Der erste Eindruck nach Verlassen des Flughafens gleicht dem einer westeuropäischen Stadt: Verkehrschaos. Die Einwohnerzahl von Warschau liegt laut statistischem Amt bei 1,8 Millionen Menschen. Andere nennen 2,5 Millionen als wahre Zahl, denn viele Warschauer leben an den administrativen Grenzen und pendeln täglich in die Stadt. Es gibt einen gravierenden Unterschied zwischen den Stadtteilen. Warschau lag während des Zweiten Weltkrieges auf der sogenannten Kriegsautobahn. Der Stadtteil links der Weichsel wurde zu 85 Prozent zerstört, die Bausubstanz im rechten Part blieb großteils erhalten. Damit bietet Warschau ein Stadtbild, das neben viel Neubau auch jede Menge Substandard beinhaltet.
Wohnbau in Warschau
Der Stadtteil Praga, rechts der Weichsel, ist geprägt von alter, dichter, sehr vernachlässigter Bausubstanz und verfallenen Hinterhöfen. Für die Sanierung gibt es vonseiten der Stadt zwar einen Sanierungsplan, allerdings sind viele Gebäude in Privatbesitz. Eigentümer können nicht zur Sanierung gezwungen werden, womit die Stadt weder sanieren noch finanzieren kann. In Praga zeigen sich trotzdem erste Revitalisierungsprojekte. Maßnahmen zur Linderung der Wohnungsnot werden gesetzt, allerdings beschränken sie sich auf die Sicherung guter Investitionsbedingungen für private Immobilienentwickler. Dies führt dazu, dass sich die Neubauprojekte in bestimmten Stadtteilen konzentrieren. Resultat ist eine weiter voranschreitende Polarisierung, sichtbar v.a. im architektonischen Erscheinungsbild. Fast alle Neubauten der privaten Immobilienunternehmen sind von Zäunen umgeben, verfügen über Security-Dienste und Videoüberwachung. Schätzungen zufolge existieren rund 400 dieser bewachten Siedlungsinseln.

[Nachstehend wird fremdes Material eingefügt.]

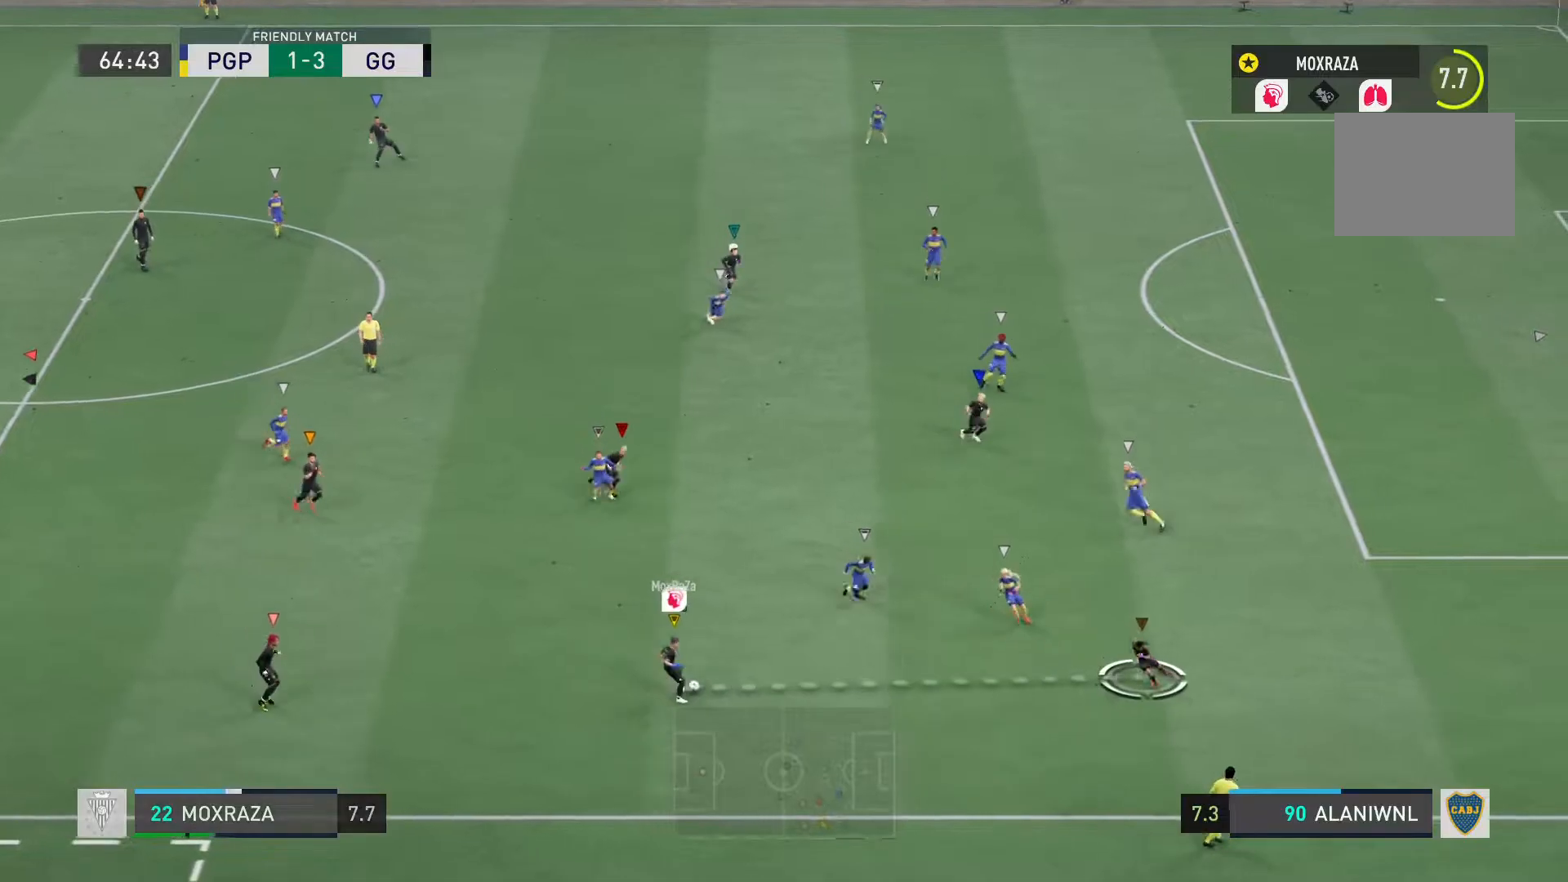
{"buttons": ["R2"], "left_stick": "right", "right_stick": "center", "events": [[250, "R2", "down"]]}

Bild: Bausubstanz für ein erstes Revitalisierungsprojekt in Praga.
Das Projekt Marina Mokotów etwa ist ein Areal von 22 Hektar und bietet 1.500 Wohnungen für 5.000 Menschen. Weniger Bedeutung haben die Grundstückskosten im Stadtteil links der Weichsel. Hier dominiert das kulturelle, politische und wirtschaftliche Leben. Neben Flughafen und bedeutenden Bahnhöfen residieren hier Regierung sowie Reichstag, auch zahlreiche internationale Konzerne haben sich angesiedelt. Warschau präsentiert sich links der Weichsel als wichtigstes Finanzzentrum Osteuropas. Der EU-Beitritt Polens 2004 war wesentlicher Treiber dieser Entwicklung. Auch die Geologie präferiert das linke Weichselufer: Es liegt auf 90 Metern Seehöhe und bietet natürlichen Schutz bei Hochwasser.
Wohn-Psychologie
Allen Wohnformen in Warschau ist eines gemeinsam: Der starke Eigentumsanteil, er liegt bei 63 Prozent – in Wien beträgt er 22 Prozent. Markus Sturm, Obmann des vwbf, erklärt dies so: »Im Kommunismus gab es kein privates Eigentum, bis auf Aufnahmen standen die Wohnungen im öffentlichen Eigentum. Heute wird Besitz daher umso höher bewertet.« Diese Aussage bestätigen auch die Warschauer Wohnbauvereine. Besitz entschied und entscheidet über die gesellschaftliche Stellung. Mit der politischen Wende Ende der 1980er-Jahre kam es zu einer Privatisierungswelle. Durch die völlige Liberalisierung des Wohnbaumarktes unterscheidet sich Polen auch von anderen osteuropäischen Staaten. Eine der ersten Veränderungen nach dem Zusammenbruch des sozialistischen Gesellschaftsmodells war die Übertragung staatlichen Eigentums an die neu gegründeten Kommunalverwaltungen.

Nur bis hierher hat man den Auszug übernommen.